There are a number of limitations to the usability studies. First, although we exceeded our target sample sizes, it is possible that the inclusion of more participants may have uncovered more information or problems or have shown significant differences between comparison groups for time to RAQ completion. Second, we recruited all 19 patients from the patient population of one family physician, and more than half of physicians were recruited from the same inner-city center family practice unit, which may not be representative of other family physicians and their patients or settings. However, given the demographics of the participants, they appear similar to other patients with osteoporosis. Third, we excluded the System Usability Scale questionnaire from patient usability testing, so it was not possible to calculate an overall usability score for either the RAQ or COPE components of the tool. We wanted to optimise the balance between getting feedback about the usability of these tool components without exhausting the mostly elderly participants.

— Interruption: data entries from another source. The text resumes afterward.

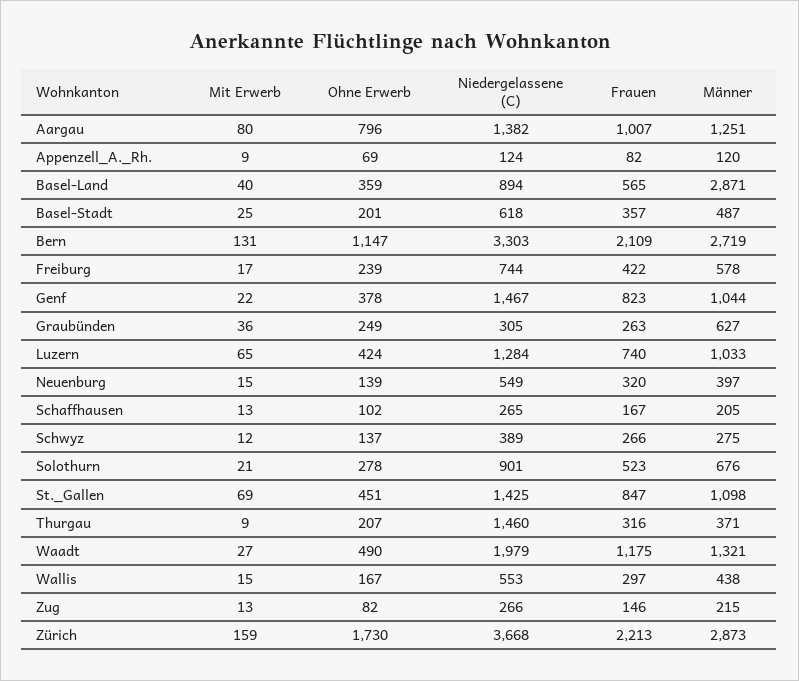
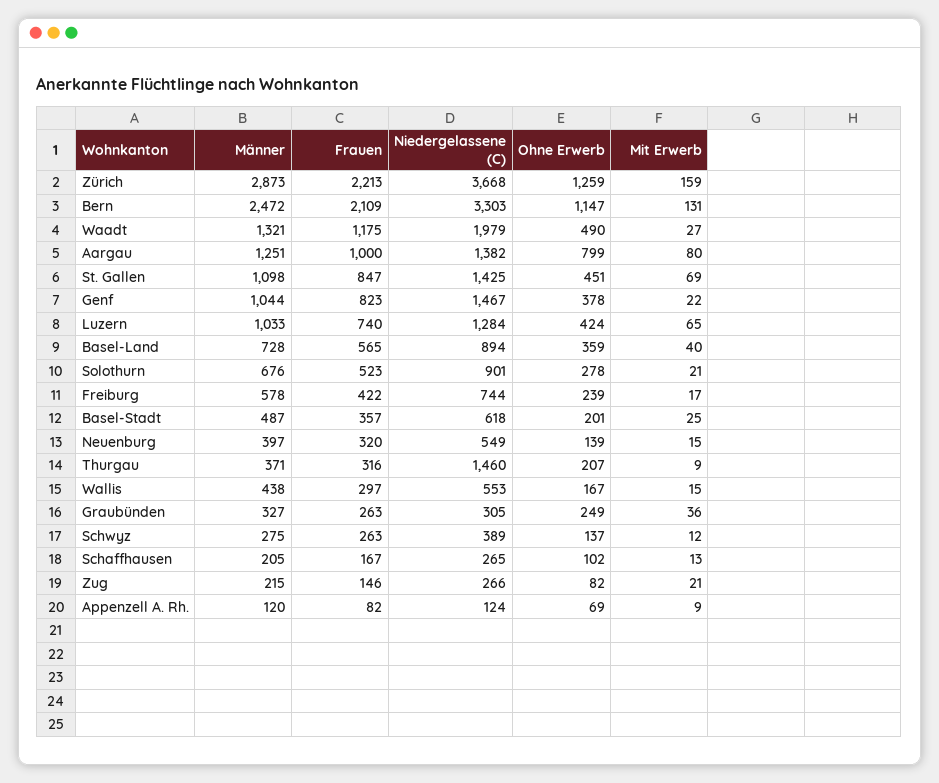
  {
    "Mit Erwerb": {
      "Aargau": 80,
      "Appenzell_A._Rh.": 9,
      "Basel-Land": 40,
      "Basel-Stadt": 25,
      "Bern": 131,
      "Freiburg": 17,
      "Genf": 22,
      "Graubünden": 36,
      "Luzern": 65,
      "Neuenburg": 15,
      "Schaffhausen": 13,
      "Schwyz": 12,
      "Solothurn": 21,
      "St._Gallen": 69,
      "Thurgau": 9,
      "Waadt": 27,
      "Wallis": 15,
-     "Zug": 13,
+     "Zug": 21,
      "Zürich": 159
    },
    "Ohne Erwerb": {
-     "Aargau": 796,
+     "Aargau": 799,
      "Appenzell_A._Rh.": 69,
      "Basel-Land": 359,
      "Basel-Stadt": 201,
      "Bern": 1147,
      "Freiburg": 239,
      "Genf": 378,
      "Graubünden": 249,
      "Luzern": 424,
      "Neuenburg": 139,
      "Schaffhausen": 102,
      "Schwyz": 137,
      "Solothurn": 278,
      "St._Gallen": 451,
      "Thurgau": 207,
      "Waadt": 490,
      "Wallis": 167,
      "Zug": 82,
-     "Zürich": 1730
+     "Zürich": 1259
    },
    "Niedergelassene (C)": {
      "Aargau": 1382,
      "Appenzell_A._Rh.": 124,
      "Basel-Land": 894,
      "Basel-Stadt": 618,
      "Bern": 3303,
      "Freiburg": 744,
      "Genf": 1467,
      "Graubünden": 305,
      "Luzern": 1284,
      "Neuenburg": 549,
      "Schaffhausen": 265,
      "Schwyz": 389,
      "Solothurn": 901,
      "St._Gallen": 1425,
      "Thurgau": 1460,
      "Waadt": 1979,
      "Wallis": 553,
      "Zug": 266,
      "Zürich": 3668
    },
    "Frauen": {
-     "Aargau": 1007,
+     "Aargau": 1000,
      "Appenzell_A._Rh.": 82,
      "Basel-Land": 565,
      "Basel-Stadt": 357,
      "Bern": 2109,
      "Freiburg": 422,
      "Genf": 823,
      "Graubünden": 263,
      "Luzern": 740,
      "Neuenburg": 320,
      "Schaffhausen": 167,
-     "Schwyz": 266,
+     "Schwyz": 263,
      "Solothurn": 523,
      "St._Gallen": 847,
      "Thurgau": 316,
      "Waadt": 1175,
      "Wallis": 297,
      "Zug": 146,
      "Zürich": 2213
    },
    "Männer": {
      "Aargau": 1251,
      "Appenzell_A._Rh.": 120,
-     "Basel-Land": 2871,
+     "Basel-Land": 728,
      "Basel-Stadt": 487,
-     "Bern": 2719,
+     "Bern": 2472,
      "Freiburg": 578,
      "Genf": 1044,
-     "Graubünden": 627,
+     "Graubünden": 327,
      "Luzern": 1033,
      "Neuenburg": 397,
      "Schaffhausen": 205,
      "Schwyz": 275,
      "Solothurn": 676,
      "St._Gallen": 1098,
      "Thurgau": 371,
      "Waadt": 1321,
      "Wallis": 438,
      "Zug": 215,
      "Zürich": 2873
    }
  }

Additionally, the recruitment process restricted the opportunity to extend sessions to include the System Usability Scale since most patients were recruited immediately after their family physician appointment, when many patients were too tired, weak, or ill to participate in a study lasting more than 30 minutes. Lastly, control for selection bias was difficult because patients who tested the RAQ and COPE sheet were selected from the same practice setting (i.e., the St. Michael's Hospital Family Practice Unit). However, their inclusion was also useful because they were able to see two components of the tool.

Conclusions

Results from the three usability studies were used to make informed modifications and refinements to the osteoporosis tool prototype. Major challenges to point-of-care use of the tool were physicians' lack of time and that the tool might unintentionally disrupt the real reason for the visit. These challenges indicate that implementation of such tools in family practice requires a flexible and pragmatic approach. The findings also confirm the importance of usability testing of interactive clinical decision support applications and information systems on all end users to reduce problems and errors, particularly if the future goal is to implement such systems in a clinical practice setting. The findings of the usability studies also highlight the need to include usability evaluation as an important step in the development process of knowledge translation interventions.